=== Aim ===
Copy the lines in the items below from the line with "collection date: 1950-08-13" to the line with "state / province: Western", both included, without changing anything.

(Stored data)
*****
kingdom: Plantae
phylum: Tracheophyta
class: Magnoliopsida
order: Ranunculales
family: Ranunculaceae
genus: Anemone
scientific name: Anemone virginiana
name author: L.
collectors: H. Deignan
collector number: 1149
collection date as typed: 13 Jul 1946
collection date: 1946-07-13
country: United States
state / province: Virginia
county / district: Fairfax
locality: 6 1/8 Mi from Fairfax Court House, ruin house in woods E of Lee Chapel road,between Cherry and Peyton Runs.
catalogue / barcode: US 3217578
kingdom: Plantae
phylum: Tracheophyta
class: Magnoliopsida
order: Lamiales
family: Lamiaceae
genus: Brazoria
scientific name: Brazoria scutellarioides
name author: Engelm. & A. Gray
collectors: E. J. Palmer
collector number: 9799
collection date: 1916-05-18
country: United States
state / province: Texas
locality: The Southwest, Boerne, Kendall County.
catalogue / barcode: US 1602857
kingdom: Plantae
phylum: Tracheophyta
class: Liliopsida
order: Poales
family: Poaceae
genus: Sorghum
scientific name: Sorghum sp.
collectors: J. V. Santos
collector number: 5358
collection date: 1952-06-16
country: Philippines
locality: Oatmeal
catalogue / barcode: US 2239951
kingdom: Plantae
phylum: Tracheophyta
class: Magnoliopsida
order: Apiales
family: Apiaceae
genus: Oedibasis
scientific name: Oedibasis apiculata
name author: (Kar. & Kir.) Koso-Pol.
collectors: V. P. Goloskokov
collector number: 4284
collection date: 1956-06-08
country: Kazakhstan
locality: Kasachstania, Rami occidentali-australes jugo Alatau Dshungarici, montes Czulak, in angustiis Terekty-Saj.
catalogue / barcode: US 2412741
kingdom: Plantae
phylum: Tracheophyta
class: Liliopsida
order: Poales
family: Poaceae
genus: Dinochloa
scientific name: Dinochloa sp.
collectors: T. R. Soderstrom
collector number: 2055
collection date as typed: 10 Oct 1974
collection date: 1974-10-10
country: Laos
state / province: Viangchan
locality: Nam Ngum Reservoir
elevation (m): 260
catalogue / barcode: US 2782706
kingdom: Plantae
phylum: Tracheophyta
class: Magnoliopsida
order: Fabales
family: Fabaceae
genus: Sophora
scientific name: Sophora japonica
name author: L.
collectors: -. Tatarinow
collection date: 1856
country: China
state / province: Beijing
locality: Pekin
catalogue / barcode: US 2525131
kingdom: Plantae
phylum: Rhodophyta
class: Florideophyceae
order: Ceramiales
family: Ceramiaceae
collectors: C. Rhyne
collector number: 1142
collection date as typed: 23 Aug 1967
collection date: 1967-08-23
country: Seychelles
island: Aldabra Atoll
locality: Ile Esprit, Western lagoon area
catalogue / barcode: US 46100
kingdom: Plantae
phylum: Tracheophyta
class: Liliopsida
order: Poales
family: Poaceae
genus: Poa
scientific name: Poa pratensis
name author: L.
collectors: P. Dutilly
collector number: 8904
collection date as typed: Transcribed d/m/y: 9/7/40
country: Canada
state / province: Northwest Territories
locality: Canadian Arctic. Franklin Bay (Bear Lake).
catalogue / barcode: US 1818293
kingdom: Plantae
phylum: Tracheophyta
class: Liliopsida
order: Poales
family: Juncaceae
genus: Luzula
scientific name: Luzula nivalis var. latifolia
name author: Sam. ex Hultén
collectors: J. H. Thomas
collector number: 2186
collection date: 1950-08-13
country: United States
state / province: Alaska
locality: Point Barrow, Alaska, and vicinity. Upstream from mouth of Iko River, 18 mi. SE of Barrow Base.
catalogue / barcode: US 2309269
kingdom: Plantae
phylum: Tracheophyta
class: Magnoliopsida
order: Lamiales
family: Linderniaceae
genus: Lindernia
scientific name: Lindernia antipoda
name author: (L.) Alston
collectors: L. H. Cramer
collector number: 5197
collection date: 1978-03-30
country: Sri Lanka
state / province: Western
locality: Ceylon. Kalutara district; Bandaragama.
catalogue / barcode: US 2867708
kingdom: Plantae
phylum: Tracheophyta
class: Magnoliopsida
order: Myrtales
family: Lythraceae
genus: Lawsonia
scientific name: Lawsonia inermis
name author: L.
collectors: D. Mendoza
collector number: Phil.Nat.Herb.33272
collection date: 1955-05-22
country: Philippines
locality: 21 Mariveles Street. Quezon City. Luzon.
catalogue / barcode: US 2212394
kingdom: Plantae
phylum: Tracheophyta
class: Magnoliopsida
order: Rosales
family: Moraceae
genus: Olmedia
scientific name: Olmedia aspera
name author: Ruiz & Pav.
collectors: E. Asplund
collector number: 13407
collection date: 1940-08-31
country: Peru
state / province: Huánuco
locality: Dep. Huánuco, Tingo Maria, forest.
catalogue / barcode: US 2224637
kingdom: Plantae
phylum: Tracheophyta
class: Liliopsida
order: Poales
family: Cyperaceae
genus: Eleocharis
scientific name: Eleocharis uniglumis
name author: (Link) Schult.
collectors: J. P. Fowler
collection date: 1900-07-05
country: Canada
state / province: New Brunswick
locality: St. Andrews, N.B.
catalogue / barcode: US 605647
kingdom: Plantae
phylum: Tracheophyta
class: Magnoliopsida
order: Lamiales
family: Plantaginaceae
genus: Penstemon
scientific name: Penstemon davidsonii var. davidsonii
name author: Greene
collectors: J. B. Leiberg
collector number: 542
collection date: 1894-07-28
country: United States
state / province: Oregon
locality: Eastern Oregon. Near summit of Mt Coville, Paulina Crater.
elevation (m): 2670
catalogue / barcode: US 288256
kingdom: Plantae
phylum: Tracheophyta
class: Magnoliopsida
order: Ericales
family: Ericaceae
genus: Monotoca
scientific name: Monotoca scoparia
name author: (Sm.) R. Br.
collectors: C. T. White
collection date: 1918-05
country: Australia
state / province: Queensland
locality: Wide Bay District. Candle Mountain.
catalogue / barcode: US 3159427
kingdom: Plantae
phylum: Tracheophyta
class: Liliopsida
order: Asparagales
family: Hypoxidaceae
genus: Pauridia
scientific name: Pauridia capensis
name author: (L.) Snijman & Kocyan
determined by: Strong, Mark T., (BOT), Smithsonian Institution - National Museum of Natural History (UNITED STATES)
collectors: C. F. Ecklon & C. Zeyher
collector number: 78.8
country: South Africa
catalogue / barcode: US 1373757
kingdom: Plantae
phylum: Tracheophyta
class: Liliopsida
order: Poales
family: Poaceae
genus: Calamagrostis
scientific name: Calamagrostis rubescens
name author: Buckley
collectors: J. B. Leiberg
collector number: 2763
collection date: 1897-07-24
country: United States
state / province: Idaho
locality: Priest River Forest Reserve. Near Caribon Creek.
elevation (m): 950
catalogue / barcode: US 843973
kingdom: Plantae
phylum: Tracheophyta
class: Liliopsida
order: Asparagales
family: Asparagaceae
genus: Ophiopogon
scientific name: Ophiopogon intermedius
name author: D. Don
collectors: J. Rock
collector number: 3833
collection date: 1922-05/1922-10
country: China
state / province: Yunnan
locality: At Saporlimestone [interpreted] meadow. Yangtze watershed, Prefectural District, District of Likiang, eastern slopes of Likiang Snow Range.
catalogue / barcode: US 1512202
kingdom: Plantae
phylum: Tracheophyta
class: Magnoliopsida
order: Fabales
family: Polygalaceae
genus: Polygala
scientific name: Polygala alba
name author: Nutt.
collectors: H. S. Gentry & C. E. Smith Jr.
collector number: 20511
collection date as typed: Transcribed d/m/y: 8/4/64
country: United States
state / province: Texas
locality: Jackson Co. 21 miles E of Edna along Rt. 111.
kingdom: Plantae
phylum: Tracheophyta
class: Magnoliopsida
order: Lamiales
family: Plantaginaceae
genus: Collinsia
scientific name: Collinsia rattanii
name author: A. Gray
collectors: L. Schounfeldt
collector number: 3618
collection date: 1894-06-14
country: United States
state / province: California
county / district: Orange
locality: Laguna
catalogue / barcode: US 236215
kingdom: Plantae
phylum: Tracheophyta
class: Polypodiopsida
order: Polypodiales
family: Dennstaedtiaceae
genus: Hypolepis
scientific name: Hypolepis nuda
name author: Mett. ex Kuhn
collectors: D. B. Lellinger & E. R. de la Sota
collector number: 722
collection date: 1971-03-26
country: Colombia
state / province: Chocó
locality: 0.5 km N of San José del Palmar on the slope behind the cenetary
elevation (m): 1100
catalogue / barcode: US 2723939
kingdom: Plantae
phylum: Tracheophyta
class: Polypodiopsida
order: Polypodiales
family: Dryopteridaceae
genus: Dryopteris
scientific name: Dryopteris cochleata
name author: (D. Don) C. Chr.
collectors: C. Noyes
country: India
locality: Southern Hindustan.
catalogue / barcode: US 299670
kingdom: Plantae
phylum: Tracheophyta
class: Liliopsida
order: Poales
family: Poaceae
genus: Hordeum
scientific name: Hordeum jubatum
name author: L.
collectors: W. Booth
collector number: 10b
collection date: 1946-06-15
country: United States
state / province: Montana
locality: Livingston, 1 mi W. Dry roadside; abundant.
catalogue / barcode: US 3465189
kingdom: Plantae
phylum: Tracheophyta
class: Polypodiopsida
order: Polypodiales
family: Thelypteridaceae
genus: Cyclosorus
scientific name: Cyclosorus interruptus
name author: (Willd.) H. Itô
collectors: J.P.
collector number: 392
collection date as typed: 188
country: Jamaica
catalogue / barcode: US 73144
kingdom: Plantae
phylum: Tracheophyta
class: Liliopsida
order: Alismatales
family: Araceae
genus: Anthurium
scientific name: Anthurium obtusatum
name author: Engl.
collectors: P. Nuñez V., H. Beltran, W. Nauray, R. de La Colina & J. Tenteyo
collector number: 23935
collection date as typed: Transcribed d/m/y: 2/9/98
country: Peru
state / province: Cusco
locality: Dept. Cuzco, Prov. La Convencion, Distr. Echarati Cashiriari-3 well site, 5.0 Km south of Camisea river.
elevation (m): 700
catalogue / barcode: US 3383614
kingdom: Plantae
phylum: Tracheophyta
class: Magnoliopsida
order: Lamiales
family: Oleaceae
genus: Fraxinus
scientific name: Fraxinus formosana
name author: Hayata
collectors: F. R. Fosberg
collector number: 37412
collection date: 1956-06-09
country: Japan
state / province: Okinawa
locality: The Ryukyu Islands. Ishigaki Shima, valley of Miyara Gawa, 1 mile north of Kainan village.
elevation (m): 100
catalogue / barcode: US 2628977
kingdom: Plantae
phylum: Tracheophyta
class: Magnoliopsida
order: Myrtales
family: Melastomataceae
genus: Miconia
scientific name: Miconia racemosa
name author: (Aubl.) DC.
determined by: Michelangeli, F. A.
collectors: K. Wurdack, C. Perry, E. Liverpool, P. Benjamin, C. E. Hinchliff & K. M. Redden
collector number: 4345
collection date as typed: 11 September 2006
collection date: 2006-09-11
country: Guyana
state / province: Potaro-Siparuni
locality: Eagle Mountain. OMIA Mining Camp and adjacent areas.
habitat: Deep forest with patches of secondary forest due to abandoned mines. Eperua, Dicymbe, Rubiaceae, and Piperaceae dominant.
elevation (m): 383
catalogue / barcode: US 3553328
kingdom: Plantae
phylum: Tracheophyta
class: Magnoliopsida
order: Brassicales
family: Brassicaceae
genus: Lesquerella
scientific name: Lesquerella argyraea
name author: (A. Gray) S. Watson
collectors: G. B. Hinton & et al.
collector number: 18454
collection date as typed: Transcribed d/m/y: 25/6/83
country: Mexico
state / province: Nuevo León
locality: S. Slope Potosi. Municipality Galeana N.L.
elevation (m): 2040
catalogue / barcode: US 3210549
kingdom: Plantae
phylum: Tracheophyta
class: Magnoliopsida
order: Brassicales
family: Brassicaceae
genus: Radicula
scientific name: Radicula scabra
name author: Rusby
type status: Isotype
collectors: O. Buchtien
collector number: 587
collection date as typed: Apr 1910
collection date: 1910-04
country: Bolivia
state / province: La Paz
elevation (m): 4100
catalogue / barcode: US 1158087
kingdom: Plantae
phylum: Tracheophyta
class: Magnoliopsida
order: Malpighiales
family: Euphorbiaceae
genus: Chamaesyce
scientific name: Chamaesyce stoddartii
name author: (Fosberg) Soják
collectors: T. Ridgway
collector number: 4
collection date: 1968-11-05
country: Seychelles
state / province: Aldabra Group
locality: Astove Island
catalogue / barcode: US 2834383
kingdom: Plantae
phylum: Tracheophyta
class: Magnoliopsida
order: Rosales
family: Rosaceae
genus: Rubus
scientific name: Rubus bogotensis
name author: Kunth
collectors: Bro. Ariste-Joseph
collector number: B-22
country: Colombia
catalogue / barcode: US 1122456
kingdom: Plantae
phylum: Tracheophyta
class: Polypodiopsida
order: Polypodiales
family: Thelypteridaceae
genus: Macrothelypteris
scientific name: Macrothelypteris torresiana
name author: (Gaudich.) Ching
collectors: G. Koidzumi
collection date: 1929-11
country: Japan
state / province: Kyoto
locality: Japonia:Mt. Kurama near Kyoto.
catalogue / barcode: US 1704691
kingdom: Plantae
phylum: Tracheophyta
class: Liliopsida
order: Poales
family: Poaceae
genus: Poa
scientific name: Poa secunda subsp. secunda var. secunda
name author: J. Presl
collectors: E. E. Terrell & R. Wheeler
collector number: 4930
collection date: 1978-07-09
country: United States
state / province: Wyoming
*****
=== Exercise solution ===
collection date: 1950-08-13
country: United States
state / province: Alaska
locality: Point Barrow, Alaska, and vicinity. Upstream from mouth of Iko River, 18 mi. SE of Barrow Base.
catalogue / barcode: US 2309269
kingdom: Plantae
phylum: Tracheophyta
class: Magnoliopsida
order: Lamiales
family: Linderniaceae
genus: Lindernia
scientific name: Lindernia antipoda
name author: (L.) Alston
collectors: L. H. Cramer
collector number: 5197
collection date: 1978-03-30
country: Sri Lanka
state / province: Western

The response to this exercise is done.